> [Recorded information]

□ □ □ □ □ □ □

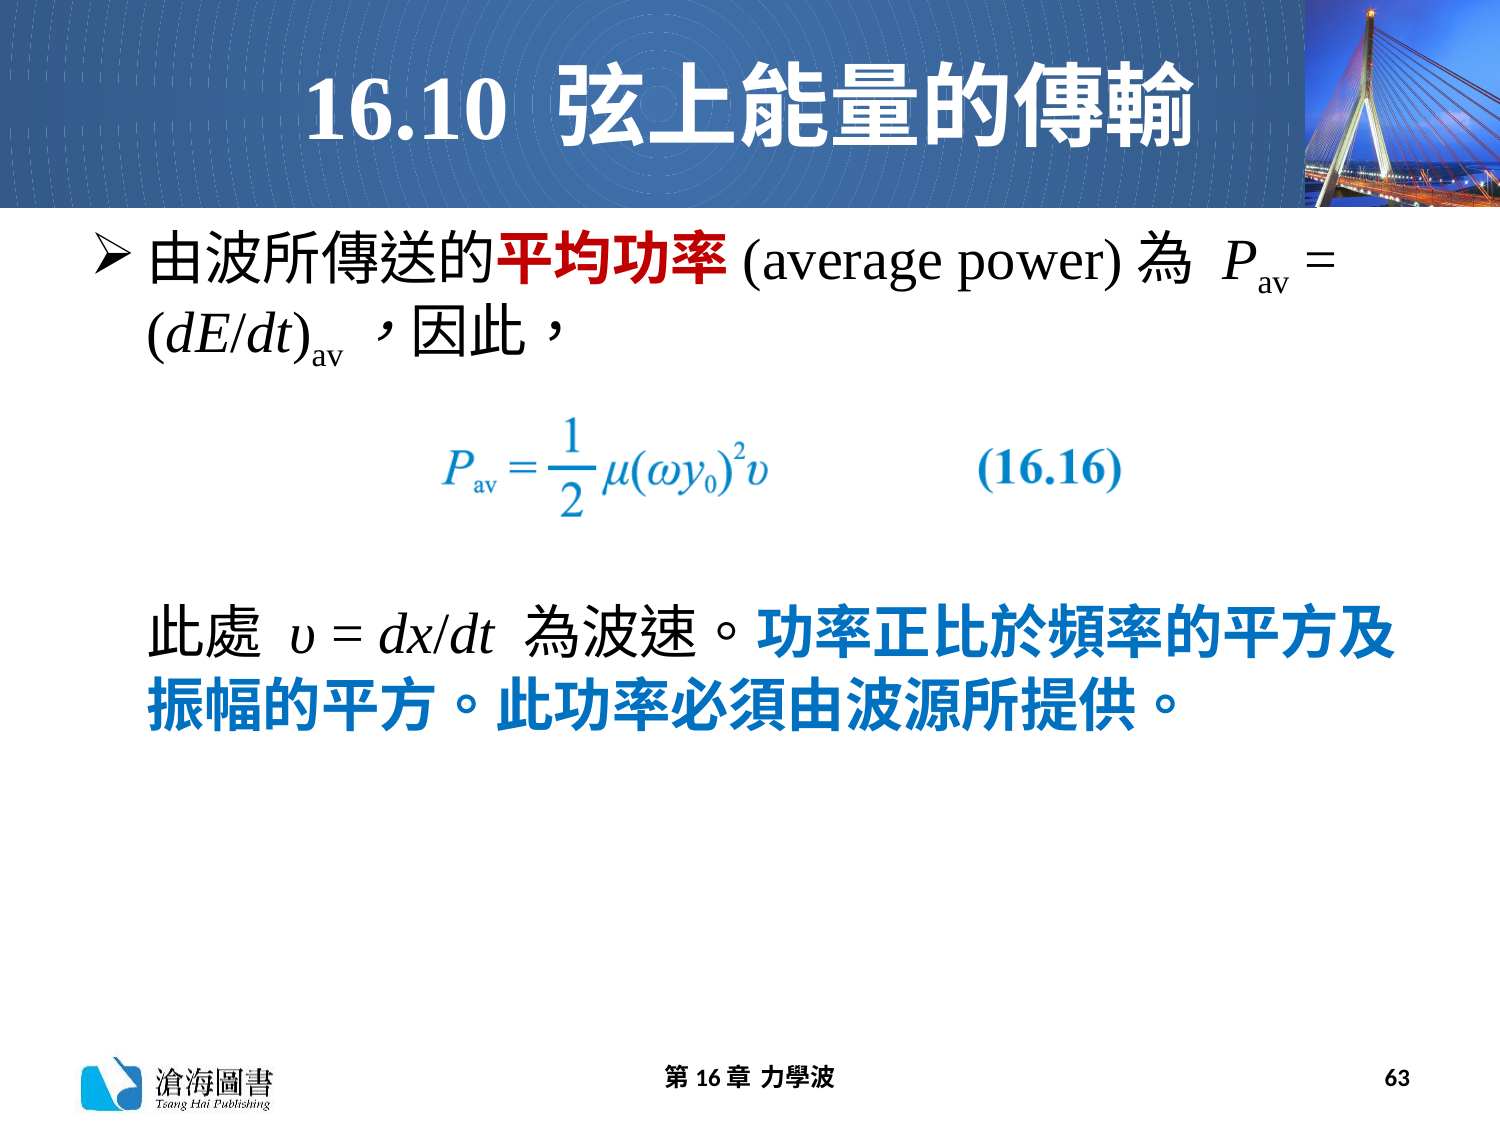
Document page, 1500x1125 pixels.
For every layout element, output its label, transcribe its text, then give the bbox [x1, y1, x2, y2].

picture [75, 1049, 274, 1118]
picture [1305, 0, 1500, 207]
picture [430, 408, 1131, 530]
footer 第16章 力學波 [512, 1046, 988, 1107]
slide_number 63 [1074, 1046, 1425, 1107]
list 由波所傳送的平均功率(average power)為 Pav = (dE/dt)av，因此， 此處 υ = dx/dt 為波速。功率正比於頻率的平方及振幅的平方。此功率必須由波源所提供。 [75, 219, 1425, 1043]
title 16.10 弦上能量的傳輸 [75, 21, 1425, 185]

□ □ □ □ □ □ □

Where a picture appears in the listing above, skip it and set down all the rest exactly.

Document page, 1500x1125 pixels.
For every layout element, output its label, transcribe its text, then give the bbox [x1, y1, x2, y2].

picture [75, 1049, 274, 1118]
picture [1305, 0, 1500, 207]
picture [430, 408, 1131, 530]
footer 第16章 力學波 [512, 1046, 988, 1107]
slide_number 63 [1074, 1046, 1425, 1107]
list 由波所傳送的平均功率(average power)為 Pav = (dE/dt)av，因此， 此處 υ = dx/dt 為波速。功率正比於頻率的平方及振幅的平方。此功率必須由波源所提供。 [75, 219, 1425, 1043]
title 16.10 弦上能量的傳輸 [75, 21, 1425, 185]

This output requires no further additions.